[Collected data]

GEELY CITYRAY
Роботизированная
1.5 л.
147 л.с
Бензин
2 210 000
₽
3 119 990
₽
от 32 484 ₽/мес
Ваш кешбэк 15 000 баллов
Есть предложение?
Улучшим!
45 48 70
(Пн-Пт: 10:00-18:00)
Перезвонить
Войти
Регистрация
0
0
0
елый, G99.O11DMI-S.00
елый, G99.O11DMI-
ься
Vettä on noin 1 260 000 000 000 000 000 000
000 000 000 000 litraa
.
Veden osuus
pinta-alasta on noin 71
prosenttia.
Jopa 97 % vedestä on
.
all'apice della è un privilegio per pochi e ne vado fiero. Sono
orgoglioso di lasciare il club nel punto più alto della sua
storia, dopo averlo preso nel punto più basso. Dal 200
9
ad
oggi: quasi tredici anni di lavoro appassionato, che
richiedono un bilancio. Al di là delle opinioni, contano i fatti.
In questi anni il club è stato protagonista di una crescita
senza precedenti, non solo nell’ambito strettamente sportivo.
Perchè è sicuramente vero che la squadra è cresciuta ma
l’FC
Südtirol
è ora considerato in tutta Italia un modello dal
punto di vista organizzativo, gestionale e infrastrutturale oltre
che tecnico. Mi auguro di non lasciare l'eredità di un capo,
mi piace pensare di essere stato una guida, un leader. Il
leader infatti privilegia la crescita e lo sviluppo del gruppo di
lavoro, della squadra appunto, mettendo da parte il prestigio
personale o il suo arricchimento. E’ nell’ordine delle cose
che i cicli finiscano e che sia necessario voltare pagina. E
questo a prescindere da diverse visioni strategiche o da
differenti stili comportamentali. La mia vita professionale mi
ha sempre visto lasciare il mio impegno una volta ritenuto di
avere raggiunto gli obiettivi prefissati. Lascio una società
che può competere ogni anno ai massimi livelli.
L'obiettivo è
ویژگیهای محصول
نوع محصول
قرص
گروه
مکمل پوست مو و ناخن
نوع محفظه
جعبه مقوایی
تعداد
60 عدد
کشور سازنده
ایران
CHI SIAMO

Your task -
Rewrite the rows with "Бензин" swapped for "Дизель", keeping everything else the same.

Exercise answer -
GEELY CITYRAY
Роботизированная
1.5 л.
147 л.с
Дизель
2 210 000
₽
3 119 990
₽
от 32 484 ₽/мес
Ваш кешбэк 15 000 баллов
Есть предложение?
Улучшим!
45 48 70
(Пн-Пт: 10:00-18:00)
Перезвонить
Войти
Регистрация
0
0
0
елый, G99.O11DMI-S.00
елый, G99.O11DMI-
ься
Vettä on noin 1 260 000 000 000 000 000 000
000 000 000 000 litraa
.
Veden osuus
pinta-alasta on noin 71
prosenttia.
Jopa 97 % vedestä on
.
all'apice della è un privilegio per pochi e ne vado fiero. Sono
orgoglioso di lasciare il club nel punto più alto della sua
storia, dopo averlo preso nel punto più basso. Dal 200
9
ad
oggi: quasi tredici anni di lavoro appassionato, che
richiedono un bilancio. Al di là delle opinioni, contano i fatti.
In questi anni il club è stato protagonista di una crescita
senza precedenti, non solo nell’ambito strettamente sportivo.
Perchè è sicuramente vero che la squadra è cresciuta ma
l’FC
Südtirol
è ora considerato in tutta Italia un modello dal
punto di vista organizzativo, gestionale e infrastrutturale oltre
che tecnico. Mi auguro di non lasciare l'eredità di un capo,
mi piace pensare di essere stato una guida, un leader. Il
leader infatti privilegia la crescita e lo sviluppo del gruppo di
lavoro, della squadra appunto, mettendo da parte il prestigio
personale o il suo arricchimento. E’ nell’ordine delle cose
che i cicli finiscano e che sia necessario voltare pagina. E
questo a prescindere da diverse visioni strategiche o da
differenti stili comportamentali. La mia vita professionale mi
ha sempre visto lasciare il mio impegno una volta ritenuto di
avere raggiunto gli obiettivi prefissati. Lascio una società
che può competere ogni anno ai massimi livelli.
L'obiettivo è
ویژگیهای محصول
نوع محصول
قرص
گروه
مکمل پوست مو و ناخن
نوع محفظه
جعبه مقوایی
تعداد
60 عدد
کشور سازنده
ایران
CHI SIAMO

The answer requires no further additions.